▶ [Parts of the exercise]
- a) In the article on drug patents and health care, how many people are estimated to die each year in India from snake bites?
- b) Summarize the article on drug patents and health care in two sentences.
- c) Continue the article on drug patents and health care from the point where it stops.

▶ [Reading text]
⁂
Patents are often blamed for most of the problems afflicting the health care system. In this article published in the Montreal Gazette, on 21 April 2008, I point out that "Patents are not the problem". By focusing on patents rather than the wider ills that seriously affect healthcare service to the poor, we will not help improve the lot of the ordinary patients.
Thailand's health minister recently announced that the nation's state-run drug manufacturer, the Government Pharmaceutical Organization, would continue to violate the patents on four key cancer drugs. Health activists around the world applauded the move, apparently believing that intellectual property rights are an obstacle to bringing medicine to the world's poorest and sickest citizens.
But drug patents and drug prices aren't the main obstacle to Third World patients seeking treatment. The truth is that even if medicine were completely free, most developing nations lack the infrastructure to deliver it effectively. As Kevin De Cock, HIV/AIDS director at the World Health Organization, explained to Reuters last year, "You have health infrastructure that is dilapidated, and supply chains that don't exist."
For instance, cold storage is essential to preserving the effectiveness of many drugs. It's estimated that about 50,000 people die annually in India from snake bites, primarily because the anti-venom serum cannot be stored in most rural clinics because of a lack of refrigeration, thanks to an extremely unreliable supply of electricity.
Diagnostic facilities are also often ignored. It was recently estimated that of the 22 million pathological tests carried out across India each day, only 1 million may be done at accredited laboratories. In addition, there is very little information about the validity and reliability of many of these tests.
⁂
▶ [Entries supplied]
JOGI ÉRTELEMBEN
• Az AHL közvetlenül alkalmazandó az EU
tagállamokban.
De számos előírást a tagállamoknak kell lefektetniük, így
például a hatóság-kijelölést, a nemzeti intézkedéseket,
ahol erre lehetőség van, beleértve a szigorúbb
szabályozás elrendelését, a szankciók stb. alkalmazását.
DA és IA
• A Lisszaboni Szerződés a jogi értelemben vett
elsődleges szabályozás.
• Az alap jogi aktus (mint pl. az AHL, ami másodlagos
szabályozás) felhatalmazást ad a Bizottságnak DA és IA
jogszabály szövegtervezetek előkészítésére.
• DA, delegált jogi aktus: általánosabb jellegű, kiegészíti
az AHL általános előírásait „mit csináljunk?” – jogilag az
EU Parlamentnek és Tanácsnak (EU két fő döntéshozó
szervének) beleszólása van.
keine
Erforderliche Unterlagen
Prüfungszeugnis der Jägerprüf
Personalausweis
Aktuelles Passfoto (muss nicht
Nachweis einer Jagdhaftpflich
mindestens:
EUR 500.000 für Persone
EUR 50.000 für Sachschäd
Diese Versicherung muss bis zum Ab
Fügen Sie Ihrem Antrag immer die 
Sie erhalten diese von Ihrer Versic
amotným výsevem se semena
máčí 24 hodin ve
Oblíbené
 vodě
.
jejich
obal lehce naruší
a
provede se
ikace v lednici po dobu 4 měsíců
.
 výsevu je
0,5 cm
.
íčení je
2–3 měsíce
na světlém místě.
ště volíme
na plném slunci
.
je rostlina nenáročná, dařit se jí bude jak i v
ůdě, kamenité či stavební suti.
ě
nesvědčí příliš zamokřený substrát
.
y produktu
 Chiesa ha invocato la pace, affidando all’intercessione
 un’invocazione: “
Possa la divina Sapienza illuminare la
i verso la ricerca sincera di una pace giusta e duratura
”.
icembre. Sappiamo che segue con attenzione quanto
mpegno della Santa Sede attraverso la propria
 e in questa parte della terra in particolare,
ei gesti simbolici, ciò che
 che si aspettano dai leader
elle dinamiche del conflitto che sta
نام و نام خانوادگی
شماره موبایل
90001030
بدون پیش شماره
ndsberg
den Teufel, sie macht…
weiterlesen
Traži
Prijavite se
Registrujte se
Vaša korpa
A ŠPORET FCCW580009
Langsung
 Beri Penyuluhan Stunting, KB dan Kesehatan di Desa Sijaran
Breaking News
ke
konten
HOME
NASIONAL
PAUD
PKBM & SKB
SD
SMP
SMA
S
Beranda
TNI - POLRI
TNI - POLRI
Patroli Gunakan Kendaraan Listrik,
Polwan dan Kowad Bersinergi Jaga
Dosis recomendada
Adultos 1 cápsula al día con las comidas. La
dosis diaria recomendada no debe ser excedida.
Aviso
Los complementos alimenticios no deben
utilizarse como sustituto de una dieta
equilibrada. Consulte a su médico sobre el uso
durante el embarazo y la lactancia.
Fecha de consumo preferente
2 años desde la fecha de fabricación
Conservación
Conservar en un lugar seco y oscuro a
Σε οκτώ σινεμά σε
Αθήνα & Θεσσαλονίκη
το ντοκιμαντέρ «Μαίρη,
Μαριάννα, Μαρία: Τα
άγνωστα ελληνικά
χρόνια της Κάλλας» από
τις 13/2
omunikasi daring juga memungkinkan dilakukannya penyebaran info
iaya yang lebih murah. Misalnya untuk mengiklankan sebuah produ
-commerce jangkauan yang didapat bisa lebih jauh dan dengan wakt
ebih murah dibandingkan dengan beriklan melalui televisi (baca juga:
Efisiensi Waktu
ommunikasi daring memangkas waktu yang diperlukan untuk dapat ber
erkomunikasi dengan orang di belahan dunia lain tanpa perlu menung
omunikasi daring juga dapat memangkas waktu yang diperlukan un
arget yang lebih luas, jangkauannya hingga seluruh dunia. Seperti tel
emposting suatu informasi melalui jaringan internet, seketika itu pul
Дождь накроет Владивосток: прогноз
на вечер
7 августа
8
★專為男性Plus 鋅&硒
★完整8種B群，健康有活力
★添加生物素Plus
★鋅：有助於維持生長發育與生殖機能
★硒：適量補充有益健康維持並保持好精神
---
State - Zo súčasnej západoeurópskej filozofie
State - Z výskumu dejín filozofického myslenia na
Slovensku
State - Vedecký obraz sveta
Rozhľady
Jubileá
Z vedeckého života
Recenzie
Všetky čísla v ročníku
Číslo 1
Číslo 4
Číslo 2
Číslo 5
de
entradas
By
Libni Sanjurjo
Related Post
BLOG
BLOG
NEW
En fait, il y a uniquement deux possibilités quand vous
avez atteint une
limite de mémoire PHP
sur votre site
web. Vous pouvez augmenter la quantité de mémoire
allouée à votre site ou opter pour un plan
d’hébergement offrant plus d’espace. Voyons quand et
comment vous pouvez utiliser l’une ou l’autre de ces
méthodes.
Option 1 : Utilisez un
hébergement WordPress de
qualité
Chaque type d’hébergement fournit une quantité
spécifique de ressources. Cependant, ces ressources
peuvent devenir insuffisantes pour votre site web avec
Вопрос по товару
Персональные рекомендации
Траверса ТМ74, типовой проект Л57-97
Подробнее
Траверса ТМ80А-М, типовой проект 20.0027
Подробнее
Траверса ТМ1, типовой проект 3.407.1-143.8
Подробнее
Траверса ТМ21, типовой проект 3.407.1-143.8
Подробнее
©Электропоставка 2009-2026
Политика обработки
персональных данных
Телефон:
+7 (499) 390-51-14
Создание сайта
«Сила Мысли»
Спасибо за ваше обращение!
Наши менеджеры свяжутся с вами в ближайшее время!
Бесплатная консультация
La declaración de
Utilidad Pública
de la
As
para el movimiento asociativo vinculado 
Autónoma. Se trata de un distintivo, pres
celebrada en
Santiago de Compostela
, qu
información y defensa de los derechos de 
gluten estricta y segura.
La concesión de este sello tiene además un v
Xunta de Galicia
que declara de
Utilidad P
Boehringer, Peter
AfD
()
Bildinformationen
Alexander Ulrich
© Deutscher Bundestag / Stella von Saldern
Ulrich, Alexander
⁂
▶ [Expected responses]
- a) About 50,000 people.

- b) Health activists applauded Thailand's decision to keep violating patents on four cancer drugs, but the article argues that patents and drug prices are not the main obstacle to treating poor patients. Even free medicine would do little where infrastructure is lacking, as shown by snake-bite deaths in India from missing refrigeration and by how few of India's daily pathological tests are done in accredited laboratories.

- c)
Regularly, drugs are not administered safely in hospitals. In India, the government admitted recently that nearly 70 per cent of the injections patients get might be unsafe. Often, patients stay away from hospitals - even when sick - out of fear that they might get infected with diseases like AIDS. Indeed, a 10-year-old boy from a poor family in eastern India was infected with AIDS at one of Delhi's premiere hospitals.
This is one reason why the Indian government failed miserably in its efforts to increase access to medicines even after abolishing product patents in 1972. Thirty years later, when the debate began as to whether India would be better served by re-establishing patent rights, less than 10 per cent of the nation's estimated 3.5 million AIDS patients were receiving any treatment whatsoever.
Then there is the issue of greed - not so much of the patent-holders, but that of many governments in poor countries.
Kenya, one of the world's most vocal proponents of the patent-is-the-problem-for-patients notion, levies a 38-per-cent tax on imported medicines - enormous markup that needlessly makes drugs too expensive for many sick Kenyans. Morocco and Tanzania tax medicines at a similar rate. Brazil, also a habitual offender of intellectual property, imposes a 28-per-cent tax. Peru's tax is 29 per cent.
In Thailand, the former government turned down an offer from the Global Fund (an international philanthropy) that would have provided resources to purchase generic medications certified by the World Health Organization - preferring instead to produce the drugs domestically.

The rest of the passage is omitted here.